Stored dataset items
+++
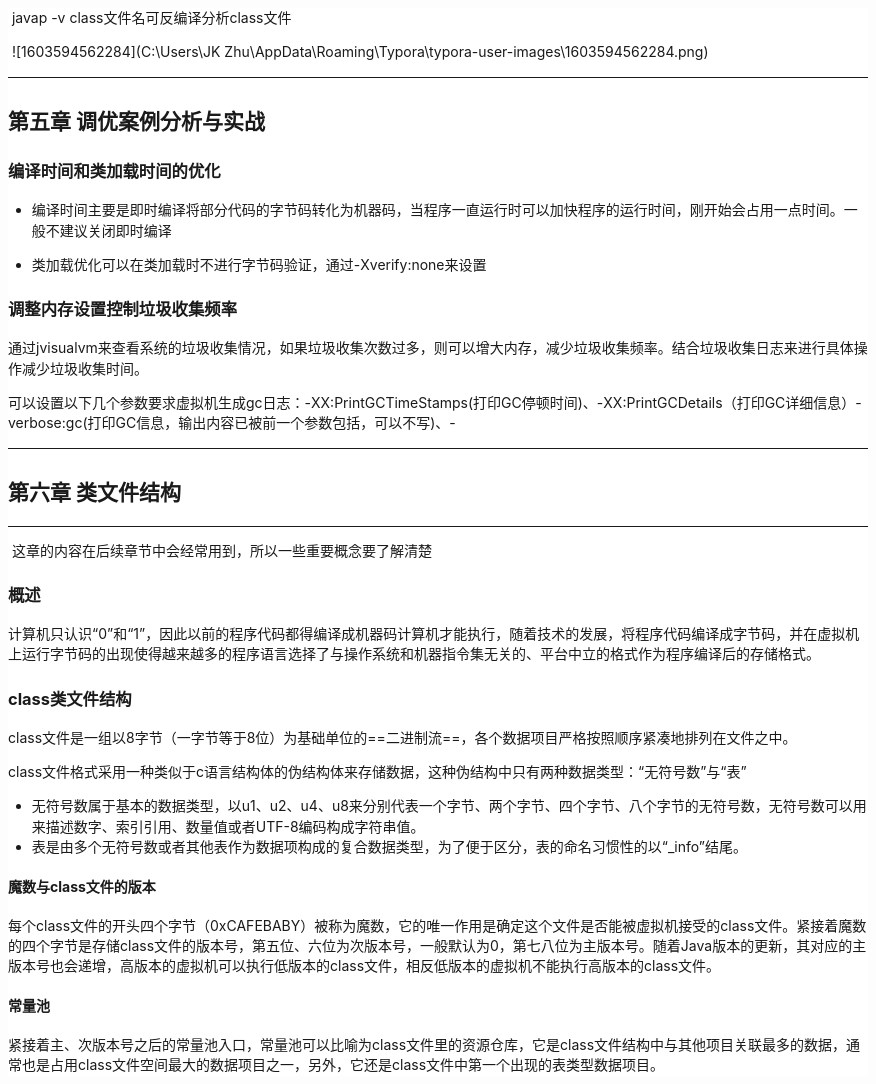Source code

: ​	javap -v class文件名可反编译分析class文件

​	![1603594562284](C:\Users\JK Zhu\AppData\Roaming\Typora\typora-user-images\1603594562284.png)

------



## 第五章 调优案例分析与实战

###  	编译时间和类加载时间的优化

+ 编译时间主要是即时编译将部分代码的字节码转化为机器码，当程序一直运行时可以加快程序的运行时间，刚开始会占用一点时间。一般不建议关闭即时编译

+ 类加载优化可以在类加载时不进行字节码验证，通过-Xverify:none来设置

###     调整内存设置控制垃圾收集频率

​	通过jvisualvm来查看系统的垃圾收集情况，如果垃圾收集次数过多，则可以增大内存，减少垃圾收集频率。结合垃圾收集日志来进行具体操作减少垃圾收集时间。

​	可以设置以下几个参数要求虚拟机生成gc日志：-XX:PrintGCTimeStamps(打印GC停顿时间)、-XX:PrintGCDetails（打印GC详细信息）-verbose:gc(打印GC信息，输出内容已被前一个参数包括，可以不写)、-

------



## 第六章 类文件结构

------

​	这章的内容在后续章节中会经常用到，所以一些重要概念要了解清楚

### 概述

​	计算机只认识“0”和“1”，因此以前的程序代码都得编译成机器码计算机才能执行，随着技术的发展，将程序代码编译成字节码，并在虚拟机上运行字节码的出现使得越来越多的程序语言选择了与操作系统和机器指令集无关的、平台中立的格式作为程序编译后的存储格式。

### class类文件结构

​	class文件是一组以8字节（一字节等于8位）为基础单位的==二进制流==，各个数据项目严格按照顺序紧凑地排列在文件之中。

​	class文件格式采用一种类似于c语言结构体的伪结构体来存储数据，这种伪结构中只有两种数据类型：“无符号数”与“表”

+ 无符号数属于基本的数据类型，以u1、u2、u4、u8来分别代表一个字节、两个字节、四个字节、八个字节的无符号数，无符号数可以用来描述数字、索引引用、数量值或者UTF-8编码构成字符串值。
+ 表是由多个无符号数或者其他表作为数据项构成的复合数据类型，为了便于区分，表的命名习惯性的以“_info”结尾。

#### 魔数与class文件的版本

​	每个class文件的开头四个字节（0xCAFEBABY）被称为魔数，它的唯一作用是确定这个文件是否能被虚拟机接受的class文件。紧接着魔数的四个字节是存储class文件的版本号，第五位、六位为次版本号，一般默认为0，第七八位为主版本号。随着Java版本的更新，其对应的主版本号也会递增，高版本的虚拟机可以执行低版本的class文件，相反低版本的虚拟机不能执行高版本的class文件。

#### 常量池

​	紧接着主、次版本号之后的常量池入口，常量池可以比喻为class文件里的资源仓库，它是class文件结构中与其他项目关联最多的数据，通常也是占用class文件空间最大的数据项目之一，另外，它还是class文件中第一个出现的表类型数据项目。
+++
WORK TASK ▸
Copy the records exactly, minus any pictures.

RESULT OF THE TASK ▸
Source code

: ​	javap -v class文件名可反编译分析class文件

​	![1603594562284](C:\Users\JK Zhu\AppData\Roaming\Typora\typora-user-images\1603594562284.png)

------



## 第五章 调优案例分析与实战

###  	编译时间和类加载时间的优化

+ 编译时间主要是即时编译将部分代码的字节码转化为机器码，当程序一直运行时可以加快程序的运行时间，刚开始会占用一点时间。一般不建议关闭即时编译

+ 类加载优化可以在类加载时不进行字节码验证，通过-Xverify:none来设置

###     调整内存设置控制垃圾收集频率

​	通过jvisualvm来查看系统的垃圾收集情况，如果垃圾收集次数过多，则可以增大内存，减少垃圾收集频率。结合垃圾收集日志来进行具体操作减少垃圾收集时间。

​	可以设置以下几个参数要求虚拟机生成gc日志：-XX:PrintGCTimeStamps(打印GC停顿时间)、-XX:PrintGCDetails（打印GC详细信息）-verbose:gc(打印GC信息，输出内容已被前一个参数包括，可以不写)、-

------



## 第六章 类文件结构

------

​	这章的内容在后续章节中会经常用到，所以一些重要概念要了解清楚

### 概述

​	计算机只认识“0”和“1”，因此以前的程序代码都得编译成机器码计算机才能执行，随着技术的发展，将程序代码编译成字节码，并在虚拟机上运行字节码的出现使得越来越多的程序语言选择了与操作系统和机器指令集无关的、平台中立的格式作为程序编译后的存储格式。

### class类文件结构

​	class文件是一组以8字节（一字节等于8位）为基础单位的==二进制流==，各个数据项目严格按照顺序紧凑地排列在文件之中。

​	class文件格式采用一种类似于c语言结构体的伪结构体来存储数据，这种伪结构中只有两种数据类型：“无符号数”与“表”

+ 无符号数属于基本的数据类型，以u1、u2、u4、u8来分别代表一个字节、两个字节、四个字节、八个字节的无符号数，无符号数可以用来描述数字、索引引用、数量值或者UTF-8编码构成字符串值。
+ 表是由多个无符号数或者其他表作为数据项构成的复合数据类型，为了便于区分，表的命名习惯性的以“_info”结尾。

#### 魔数与class文件的版本

​	每个class文件的开头四个字节（0xCAFEBABY）被称为魔数，它的唯一作用是确定这个文件是否能被虚拟机接受的class文件。紧接着魔数的四个字节是存储class文件的版本号，第五位、六位为次版本号，一般默认为0，第七八位为主版本号。随着Java版本的更新，其对应的主版本号也会递增，高版本的虚拟机可以执行低版本的class文件，相反低版本的虚拟机不能执行高版本的class文件。

#### 常量池

​	紧接着主、次版本号之后的常量池入口，常量池可以比喻为class文件里的资源仓库，它是class文件结构中与其他项目关联最多的数据，通常也是占用class文件空间最大的数据项目之一，另外，它还是class文件中第一个出现的表类型数据项目。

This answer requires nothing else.